El supuesto debate ético sobre la legalización del aborto no es tal. Es un chiste, un espectáculo. Se mete en un mismo saco todo tipo de aborto, pero se hace de una manera alevosa, con conocimiento de causa. Es muy sencillo decir en un programa de televisión, o de radio, o en el púlpito de una iglesia: Estamos a favor de la vida, estamos en contra del aborto. Es muy fácil, demasiado quizás, darle la espalda a la realidad, refugiarse en cánones obsoletos o en costumbres estériles, pero sumamente cómodas. Es muy sencillo dejar todo como está, aunque esté mal. Apostar a lo conocido, no tener ningún tipo de responsabilidad. Esa irresponsabilidad consuetudinaria es una característica común a todos nuestros debates y nuestras propuestas de cambio.
Por suerte para nosotros –Dios nos perdone –se seguirán practicando abortos ilegalmente, ahora con más asiduidad, porque todos sabemos que el aborto terapéutico se realiza en nuestros centros de salud, sin mucha alharaca, para no levantar la ira de alguna figura religiosa importante dominicana escapada del siglo XVIII. Aunque con el riesgo de perder sus vidas, debido al ocultamiento, a la clandestinidad, las mujeres se seguirán practicando abortos. La realidad –me parece que es sumamente difícil mostrarle la realidad a cierta gente, que vive en el limbo de los privilegios, o de los intereses –es que, a medida que las leyes contra el aborto son más fuertes, más estrictas, la cantidad de abortos aumenta, así como la muerte de mujeres que se lo practican en circunstancias deplorables. Esas muertes, por supuesto, no recaerán sobre las consciencias de ningún sacerdote, de ningún monseñor.
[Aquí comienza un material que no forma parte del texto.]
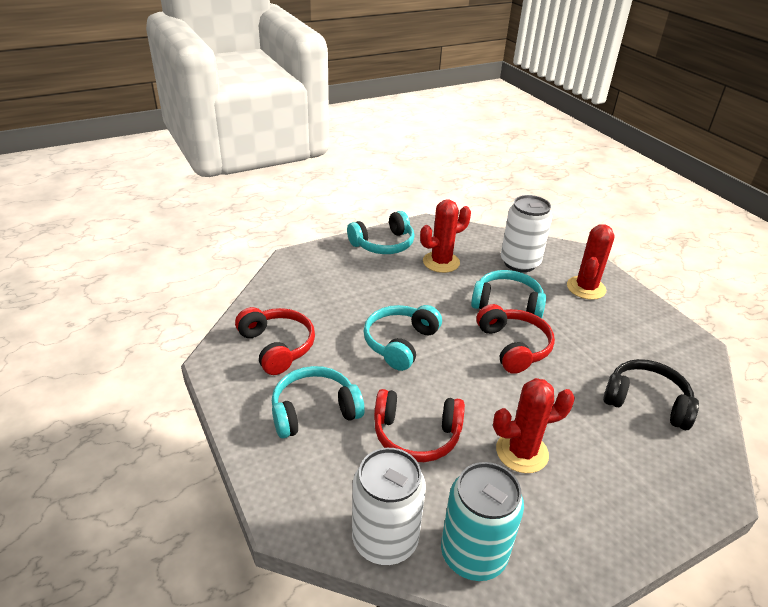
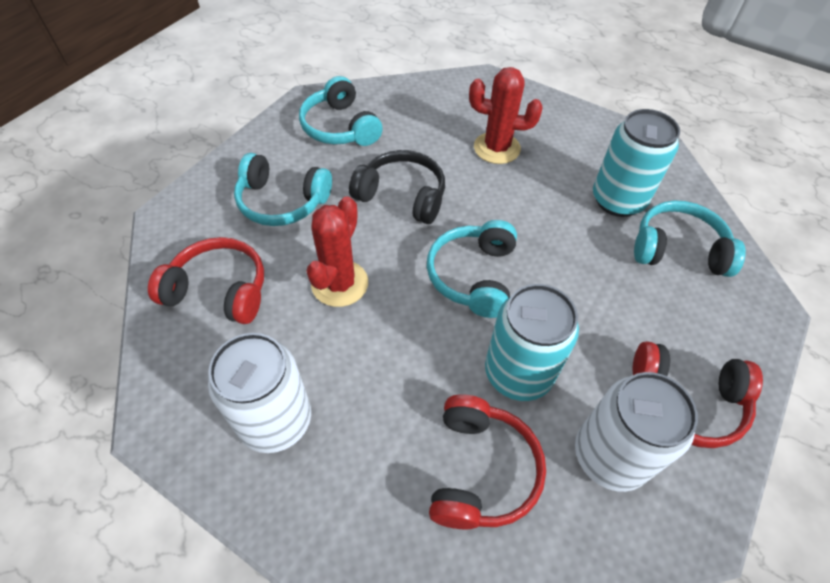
red cactus: 3 -> 2
turquoise can: 1 -> 2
Los legisladores no aprobarán la legalización del aborto, ni siquiera de la muerte del embrión –porque eso es lo que es, no vamos a caer en eufemismos baratos –en circunstancias especiales, como lo sería el riesgo de muerte de la madre. La mujer no puede decidir si debe seguir viviendo, o no. Esa decisión les corresponde a los hombres, pero ni siquiera a sus maridos, a los padres de las criaturas, sino a los legisladores y, por supuesto, a uno que otro sacerdote católico. Esa es la sociedad que nos ha tocado padecer: una en la que un católico es mejor que yo, tiene más derechos que yo, y, claro está, aunque yo sea un creyente apasionado en un Jesús que me absolverá con más dulzura que a otros que se creen a las puertas de un cielo esquivo para algunas almas muertas, también encuentran el camino al corazón de nuestros legisladores con más propiedad que yo, tan desconocido, tan iconoclasta y tan rebelde.